The protesters urged the international community to act against the persecution of Myanmar’s Rohingyas, considered by many as the world’s most persecuted community.
Most of the protests were held after Jumma prayers.
Thousands of Rohingyas entered Bangladesh since Myanmar military crackdown on Rohingyas in their northern state of Rakhine in October.

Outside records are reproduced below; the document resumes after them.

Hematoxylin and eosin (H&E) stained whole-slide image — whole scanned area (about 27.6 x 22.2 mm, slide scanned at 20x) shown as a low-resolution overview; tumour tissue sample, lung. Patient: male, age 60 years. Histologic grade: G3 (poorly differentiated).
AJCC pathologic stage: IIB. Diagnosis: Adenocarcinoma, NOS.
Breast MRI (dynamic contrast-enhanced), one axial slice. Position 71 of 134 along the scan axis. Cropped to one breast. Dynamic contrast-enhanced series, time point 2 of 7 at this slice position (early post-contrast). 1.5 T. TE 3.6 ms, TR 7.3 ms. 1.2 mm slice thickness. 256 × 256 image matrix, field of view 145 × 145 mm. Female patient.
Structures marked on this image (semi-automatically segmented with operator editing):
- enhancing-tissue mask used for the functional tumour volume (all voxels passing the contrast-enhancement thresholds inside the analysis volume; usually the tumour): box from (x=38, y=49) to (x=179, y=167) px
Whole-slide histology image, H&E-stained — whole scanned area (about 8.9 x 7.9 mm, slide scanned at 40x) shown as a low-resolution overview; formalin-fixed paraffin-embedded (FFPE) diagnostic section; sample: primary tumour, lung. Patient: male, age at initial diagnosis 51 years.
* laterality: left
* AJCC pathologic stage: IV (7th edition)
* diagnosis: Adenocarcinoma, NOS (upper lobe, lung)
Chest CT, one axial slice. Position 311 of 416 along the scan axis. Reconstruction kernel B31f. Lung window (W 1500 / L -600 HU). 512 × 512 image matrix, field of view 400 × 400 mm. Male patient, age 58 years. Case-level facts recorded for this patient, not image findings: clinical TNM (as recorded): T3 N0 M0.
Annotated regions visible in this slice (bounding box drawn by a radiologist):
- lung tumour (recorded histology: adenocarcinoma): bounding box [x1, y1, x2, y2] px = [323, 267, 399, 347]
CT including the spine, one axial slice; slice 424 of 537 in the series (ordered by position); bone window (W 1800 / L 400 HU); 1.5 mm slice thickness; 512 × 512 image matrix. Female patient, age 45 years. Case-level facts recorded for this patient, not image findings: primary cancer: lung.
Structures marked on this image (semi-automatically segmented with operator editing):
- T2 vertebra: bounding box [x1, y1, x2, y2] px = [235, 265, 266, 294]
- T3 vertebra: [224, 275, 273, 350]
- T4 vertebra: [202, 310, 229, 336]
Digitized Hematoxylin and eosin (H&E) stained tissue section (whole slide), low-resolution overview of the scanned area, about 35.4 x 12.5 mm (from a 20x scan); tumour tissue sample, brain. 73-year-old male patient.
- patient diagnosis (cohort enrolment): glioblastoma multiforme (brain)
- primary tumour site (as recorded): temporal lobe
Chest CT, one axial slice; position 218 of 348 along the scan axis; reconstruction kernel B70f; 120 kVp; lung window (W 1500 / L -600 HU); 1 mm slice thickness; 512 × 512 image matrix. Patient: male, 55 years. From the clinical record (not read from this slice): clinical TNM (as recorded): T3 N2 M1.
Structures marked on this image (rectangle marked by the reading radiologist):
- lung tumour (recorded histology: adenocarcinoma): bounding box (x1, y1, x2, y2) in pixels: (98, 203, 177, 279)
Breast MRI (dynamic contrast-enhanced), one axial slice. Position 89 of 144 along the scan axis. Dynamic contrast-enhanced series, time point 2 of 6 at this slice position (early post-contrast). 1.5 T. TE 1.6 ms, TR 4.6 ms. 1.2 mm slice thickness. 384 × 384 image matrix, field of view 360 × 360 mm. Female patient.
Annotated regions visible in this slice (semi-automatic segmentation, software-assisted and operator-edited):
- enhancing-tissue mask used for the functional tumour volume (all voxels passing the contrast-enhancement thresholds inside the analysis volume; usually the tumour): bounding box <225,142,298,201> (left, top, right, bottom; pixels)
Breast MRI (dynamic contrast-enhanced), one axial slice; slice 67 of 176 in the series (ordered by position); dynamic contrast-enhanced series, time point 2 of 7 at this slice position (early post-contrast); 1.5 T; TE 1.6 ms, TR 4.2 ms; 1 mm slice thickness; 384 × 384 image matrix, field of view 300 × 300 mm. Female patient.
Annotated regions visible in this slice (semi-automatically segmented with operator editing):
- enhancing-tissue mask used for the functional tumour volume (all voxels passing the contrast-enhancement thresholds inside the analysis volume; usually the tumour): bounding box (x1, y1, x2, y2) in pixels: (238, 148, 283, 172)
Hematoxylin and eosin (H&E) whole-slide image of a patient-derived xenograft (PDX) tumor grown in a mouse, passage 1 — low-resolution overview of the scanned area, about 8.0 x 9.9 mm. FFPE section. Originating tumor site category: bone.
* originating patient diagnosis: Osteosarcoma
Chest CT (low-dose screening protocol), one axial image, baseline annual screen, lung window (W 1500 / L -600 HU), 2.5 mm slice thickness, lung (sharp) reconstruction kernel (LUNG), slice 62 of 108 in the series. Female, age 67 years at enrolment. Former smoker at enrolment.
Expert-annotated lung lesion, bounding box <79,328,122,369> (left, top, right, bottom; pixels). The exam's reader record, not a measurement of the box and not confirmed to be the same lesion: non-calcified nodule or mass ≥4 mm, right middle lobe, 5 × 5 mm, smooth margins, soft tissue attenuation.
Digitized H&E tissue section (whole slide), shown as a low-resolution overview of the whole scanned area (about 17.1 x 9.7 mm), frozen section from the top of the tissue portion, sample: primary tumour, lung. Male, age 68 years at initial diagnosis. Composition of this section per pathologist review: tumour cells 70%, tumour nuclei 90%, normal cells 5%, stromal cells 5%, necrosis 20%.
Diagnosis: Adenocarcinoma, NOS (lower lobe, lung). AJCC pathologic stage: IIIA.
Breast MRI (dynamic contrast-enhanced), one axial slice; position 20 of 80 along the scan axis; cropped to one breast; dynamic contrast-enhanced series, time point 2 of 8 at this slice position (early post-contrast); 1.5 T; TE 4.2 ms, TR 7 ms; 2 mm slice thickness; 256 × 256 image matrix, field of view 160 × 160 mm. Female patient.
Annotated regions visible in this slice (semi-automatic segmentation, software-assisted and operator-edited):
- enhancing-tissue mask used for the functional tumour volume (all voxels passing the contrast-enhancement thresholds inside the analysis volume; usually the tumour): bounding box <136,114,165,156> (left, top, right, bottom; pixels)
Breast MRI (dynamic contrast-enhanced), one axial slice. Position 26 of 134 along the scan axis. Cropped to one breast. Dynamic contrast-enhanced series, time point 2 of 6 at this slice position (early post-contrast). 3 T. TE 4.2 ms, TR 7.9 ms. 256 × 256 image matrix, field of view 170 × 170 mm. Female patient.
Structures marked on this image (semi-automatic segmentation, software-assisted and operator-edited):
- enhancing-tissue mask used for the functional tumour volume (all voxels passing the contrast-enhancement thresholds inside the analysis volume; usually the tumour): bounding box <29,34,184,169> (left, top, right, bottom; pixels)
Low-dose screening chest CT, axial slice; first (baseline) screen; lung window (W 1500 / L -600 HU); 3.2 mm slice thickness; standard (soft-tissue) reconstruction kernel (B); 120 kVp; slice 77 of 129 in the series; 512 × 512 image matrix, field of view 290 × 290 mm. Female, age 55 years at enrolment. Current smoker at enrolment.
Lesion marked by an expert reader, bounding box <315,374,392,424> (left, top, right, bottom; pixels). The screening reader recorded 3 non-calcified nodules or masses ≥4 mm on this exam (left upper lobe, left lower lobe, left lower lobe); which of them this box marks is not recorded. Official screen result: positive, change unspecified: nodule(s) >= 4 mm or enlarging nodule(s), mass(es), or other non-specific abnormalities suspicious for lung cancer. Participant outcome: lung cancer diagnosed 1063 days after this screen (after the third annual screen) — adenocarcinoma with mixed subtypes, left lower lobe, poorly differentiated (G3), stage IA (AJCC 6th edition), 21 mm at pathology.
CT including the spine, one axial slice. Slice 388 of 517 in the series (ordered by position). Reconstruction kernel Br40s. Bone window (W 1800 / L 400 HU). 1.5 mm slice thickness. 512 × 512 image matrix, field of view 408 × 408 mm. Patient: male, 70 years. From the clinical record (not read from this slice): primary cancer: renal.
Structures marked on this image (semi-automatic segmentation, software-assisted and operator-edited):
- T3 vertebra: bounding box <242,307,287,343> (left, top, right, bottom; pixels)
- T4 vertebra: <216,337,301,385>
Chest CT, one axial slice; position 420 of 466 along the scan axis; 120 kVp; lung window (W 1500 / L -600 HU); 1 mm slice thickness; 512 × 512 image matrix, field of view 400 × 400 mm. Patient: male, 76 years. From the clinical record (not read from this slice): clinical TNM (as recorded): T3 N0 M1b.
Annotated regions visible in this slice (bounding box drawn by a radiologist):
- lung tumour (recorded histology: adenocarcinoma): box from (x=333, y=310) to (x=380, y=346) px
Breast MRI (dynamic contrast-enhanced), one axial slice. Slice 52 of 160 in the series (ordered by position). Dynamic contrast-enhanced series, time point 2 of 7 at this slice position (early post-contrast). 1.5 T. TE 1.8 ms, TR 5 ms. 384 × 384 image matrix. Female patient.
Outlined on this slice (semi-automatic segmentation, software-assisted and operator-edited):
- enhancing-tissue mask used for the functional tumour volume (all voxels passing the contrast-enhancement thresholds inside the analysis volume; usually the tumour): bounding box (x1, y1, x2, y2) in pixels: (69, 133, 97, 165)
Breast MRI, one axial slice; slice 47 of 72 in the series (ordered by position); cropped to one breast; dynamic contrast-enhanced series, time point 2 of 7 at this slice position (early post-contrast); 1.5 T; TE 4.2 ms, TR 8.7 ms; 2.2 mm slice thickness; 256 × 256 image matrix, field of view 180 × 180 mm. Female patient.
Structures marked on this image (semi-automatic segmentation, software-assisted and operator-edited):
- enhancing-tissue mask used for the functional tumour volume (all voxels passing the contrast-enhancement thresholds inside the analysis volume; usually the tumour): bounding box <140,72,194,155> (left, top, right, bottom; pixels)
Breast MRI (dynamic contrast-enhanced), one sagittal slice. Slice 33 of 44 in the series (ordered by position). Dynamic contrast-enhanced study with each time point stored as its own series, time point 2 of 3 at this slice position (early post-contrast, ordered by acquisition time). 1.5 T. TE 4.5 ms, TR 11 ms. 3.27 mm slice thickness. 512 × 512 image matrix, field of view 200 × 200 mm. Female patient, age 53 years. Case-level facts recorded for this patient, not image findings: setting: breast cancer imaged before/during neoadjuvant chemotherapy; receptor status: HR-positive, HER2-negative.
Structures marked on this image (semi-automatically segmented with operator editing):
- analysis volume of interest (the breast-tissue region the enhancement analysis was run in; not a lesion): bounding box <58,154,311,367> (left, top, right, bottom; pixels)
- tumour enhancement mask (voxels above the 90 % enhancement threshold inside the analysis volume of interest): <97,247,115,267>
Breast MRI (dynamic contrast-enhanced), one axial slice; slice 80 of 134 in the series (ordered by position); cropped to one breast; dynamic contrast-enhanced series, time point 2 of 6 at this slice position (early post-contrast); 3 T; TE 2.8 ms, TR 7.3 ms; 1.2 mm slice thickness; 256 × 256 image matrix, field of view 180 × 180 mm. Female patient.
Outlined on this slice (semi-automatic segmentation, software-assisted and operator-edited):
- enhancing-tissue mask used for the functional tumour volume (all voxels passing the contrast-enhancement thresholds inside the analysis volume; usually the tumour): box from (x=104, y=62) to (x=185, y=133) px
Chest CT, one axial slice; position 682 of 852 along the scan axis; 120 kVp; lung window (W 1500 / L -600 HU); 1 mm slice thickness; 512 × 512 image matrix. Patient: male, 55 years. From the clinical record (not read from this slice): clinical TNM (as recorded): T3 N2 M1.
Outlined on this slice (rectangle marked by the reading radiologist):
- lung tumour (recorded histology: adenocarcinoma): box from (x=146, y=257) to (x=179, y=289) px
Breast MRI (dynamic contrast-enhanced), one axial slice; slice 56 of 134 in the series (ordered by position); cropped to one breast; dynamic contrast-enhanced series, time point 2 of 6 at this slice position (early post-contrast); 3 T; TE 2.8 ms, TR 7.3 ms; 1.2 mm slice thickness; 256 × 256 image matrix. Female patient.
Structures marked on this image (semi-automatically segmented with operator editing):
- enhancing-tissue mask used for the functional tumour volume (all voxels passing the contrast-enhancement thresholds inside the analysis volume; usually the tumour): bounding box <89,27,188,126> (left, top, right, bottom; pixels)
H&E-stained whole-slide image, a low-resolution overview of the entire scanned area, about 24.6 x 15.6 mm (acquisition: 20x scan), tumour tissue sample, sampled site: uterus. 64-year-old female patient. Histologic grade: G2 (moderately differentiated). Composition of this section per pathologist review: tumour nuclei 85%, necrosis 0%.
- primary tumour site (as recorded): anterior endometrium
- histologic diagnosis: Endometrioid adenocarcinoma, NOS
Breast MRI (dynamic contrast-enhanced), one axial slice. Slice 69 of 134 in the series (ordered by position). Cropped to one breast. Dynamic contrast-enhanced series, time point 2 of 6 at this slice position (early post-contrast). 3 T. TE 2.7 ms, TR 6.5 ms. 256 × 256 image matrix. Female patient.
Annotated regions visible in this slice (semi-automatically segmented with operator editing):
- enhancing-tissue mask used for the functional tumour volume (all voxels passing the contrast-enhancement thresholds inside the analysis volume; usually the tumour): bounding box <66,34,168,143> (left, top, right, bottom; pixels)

The Rohingya influx continued.
In Dhaka, politicians, academics, poet and right activists alleged that the international community had not come forward to protect the Rohingyas in the same way it defended the minorities in other troubled spots around the world and that perpetuated ‘genocide’ in Myanmar.
They also urged international rights bodies and Bangladesh government to take steps for settling the matter with the Myanmar government immediately to stop the persecution.
They made the remarks at a protest rally titled ‘Poetry for Rohingya, Poetry for Humanity’ organised by ‘Kobitar Rajpath’ in front of the national museum at Shahbagh.
With Dhaka University professor Abul Kashem Fazlul Haque in the chair, the rally was addressed, among others, by Jahangirnagar University professor Anu Muhammad, also the member secretary of national committee to protect oil, gas, mineral resources, power and ports, Ganasanghati Andolan chief coordinator Zonayed Saki and poet Nurul Huda.
At a protest rally in front of the National Press Club after Jumma prayers, Islami Andolan Bangladesh leaders alleged that the international organisations including United Nations, Organisation of Islamic Countries and rights organisations failed to save Rohingyas from ‘genocide.’
Addressing the rally, the organisation’s Dhaka city unit president Imtiaz Alam urged the party leaders and activists as well as the common people to join their programme to lay siege to the Myanmar embassy in Dhaka on December 5 and long march towards Myanmar on December 18.
New Age correspondent in Sylhet reported that Sylhet city became a city of processions on Friday as hundreds of Muslim devotees coming out of different mosques gathered at Court Point after Jumma prayers to stage protests against atrocities on Rohingyas.
Speakers at the rally demanded immediate intervention by the United Nations and other international organisations into the situation to end the persecution of Rohingyas.
Local leaders and activists of different political parties, including the ruling Awami League, Bangladesh Nationalist Party and Jatiya Party, and social organisations attended the protests.
AL’s district president Luthfur Rahman, city unit president Badar Uddin Ahmad Kamran and its general secretary Asaad Uddin Ahmad, BNP’s city unit president Nasim Hossain and its former organising secretary Rezaul Hasan Kayes and Jatiya Party district general secretary Abdul Qayum, among others, addressed the rally chaired by Jatiya Imam Samiti district unit president Mawlana Sirajul Islam.
In Chittagong, the city unit of Islamic Constitution Student Movement, the student wing of IAB, staged a rally at Anderkilla Shahi Jame Masjid premises after Jumma prayers protesting at the atrocities on Rohingyas.
The speakers urged Bangladesh government and right organisations to create pressure on Mayanmar government from diplomatic level to solve the Rohingya crisis.
The organisation’s president Jahirul Islam presided over the rally that was also addressed by Islami Andolan Chittagong city unit vice-president Nurul Islam.